Hitchhiker's Guide to Religion
Orphic

Metempsychosis

The Wheel of Rebirth

Orphic Reincarnation, the cycle of birth and death, purification, vegetarianism as ethics
Portrait of Metempsychosis
Attribute Value
Combat
SPR 88
INT 85
Rank Cosmic Doctrine -- The Mechanism of the Soul's Imprisonment
Domain Reincarnation, the cycle of birth and death, purification, vegetarianism as ethics
Alignment Mythological
Weakness Broken only by initiatory knowledge and purity; most souls cycle endlessly
Counter Orphic initiation (which provides the knowledge to break the cycle); Lethe (which perpetuates it)
Source Pindar, *Olympian Odes* II.68-77; Plato, *Phaedrus* 248c-249b; Plato, *Republic* X.614-621 (Myth of Er); Empedocles, fragments; Herodotus II.123; Pythagoras (via Diogenes Laertius)

“Those from whom Persephone has accepted payment for ancient grief, in the ninth year she returns their souls again to the upper sun. From these come noble kings and men of great strength and in wisdom those who are greatest; for the rest of time they are called sacred heroes among men.” — Pindar, Dirges fr. 133

The Orphics invented Western reincarnation — or rather, they transmitted and systematized it in the Greek world before anyone else did. While Hinduism and Buddhism developed elaborate doctrines of karma and rebirth, the Orphic tradition in Greece was teaching the same fundamental insight from at least the 6th century BC: the soul is not identical with the body, does not end when the body dies, and will be born again in a new body. This cycle continues until the soul has been purified sufficiently to escape it.

The Orphic doctrine of metempsychosis has specific ethical consequences that the Indian traditions share but arrive at through different logic. Vegetarianism is required not merely for ritual purity but because the animals you eat may be human souls in animal form — possibly the souls of people you loved in previous lives. To eat meat is potentially to eat your grandmother. This is not a metaphor. The Orphics and Pythagoreans (who adopted this doctrine in toto) meant it literally. Empedocles, the pre-Socratic philosopher who was almost certainly influenced by Orphism, wrote: “For already have I been once a boy and a girl, a bush and a bird, and a mute fish in the sea.”
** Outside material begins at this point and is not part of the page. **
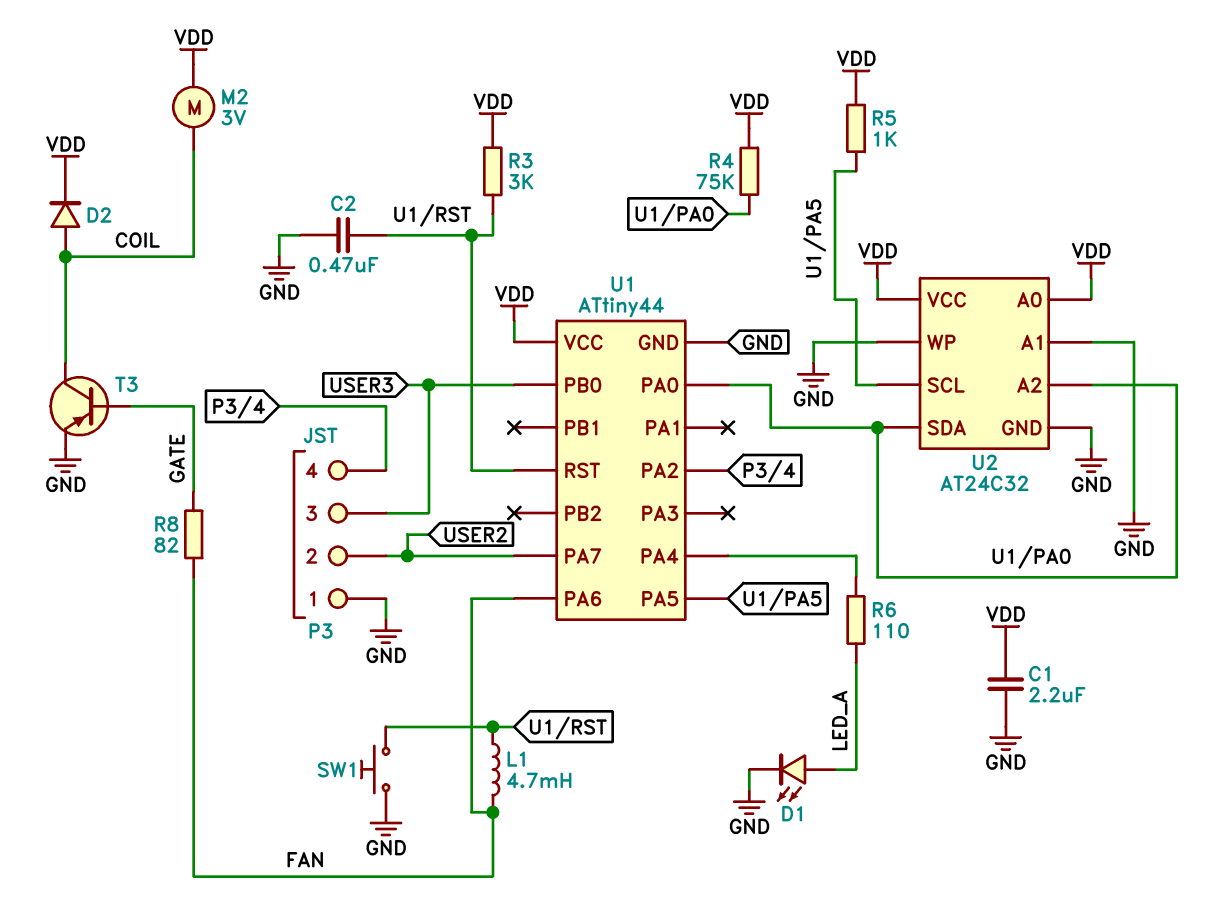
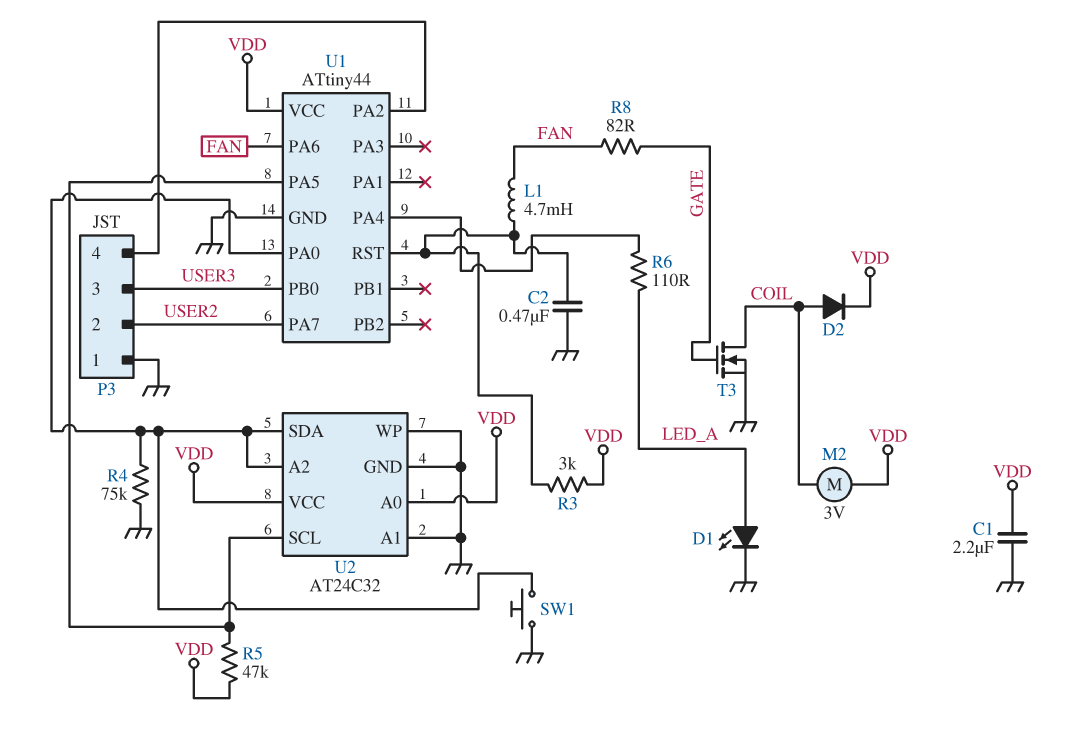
R4: 75k (U1/PA0, VDD) -> 75k (GND, U1/PA0)
R5: 1k (U1/PA5, VDD) -> 47k (U1/PA5, VDD)
SW1: button (GND, U1/RST) -> button (GND, U1/PA0)
T3: PNP (B GATE, C COIL, E GND) -> NMOS (G GATE, D COIL, S GND)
Plato used Orphic metempsychosis as the structural framework for his metaphysics of the soul. The Myth of Er at the end of the Republic — in which a soldier dies in battle, observes the afterlife, and returns to report — is organized around Orphic ideas: the choice of a new life, the drinking from Lethe, the return to embodiment. The Phaedrus’s description of the soul’s fall and its cycle through multiple lives before returning to the divine realm is Orphic mythology in philosophical dress. The line from Orphic mystery religion to Plato to Neoplatonism to Christian Platonic theology is direct.

Compare: Hindu samsara (the cycle of birth, death, and rebirth driven by karma); Buddhist reincarnation (the cycle of conditioned existence from which Nirvana is liberation); Pythagorean transmigration (which derives directly from Orphism — Pythagoras reportedly remembered his previous lives); the Platonic immortal soul (which Plato explicitly grounds in Orphic tradition).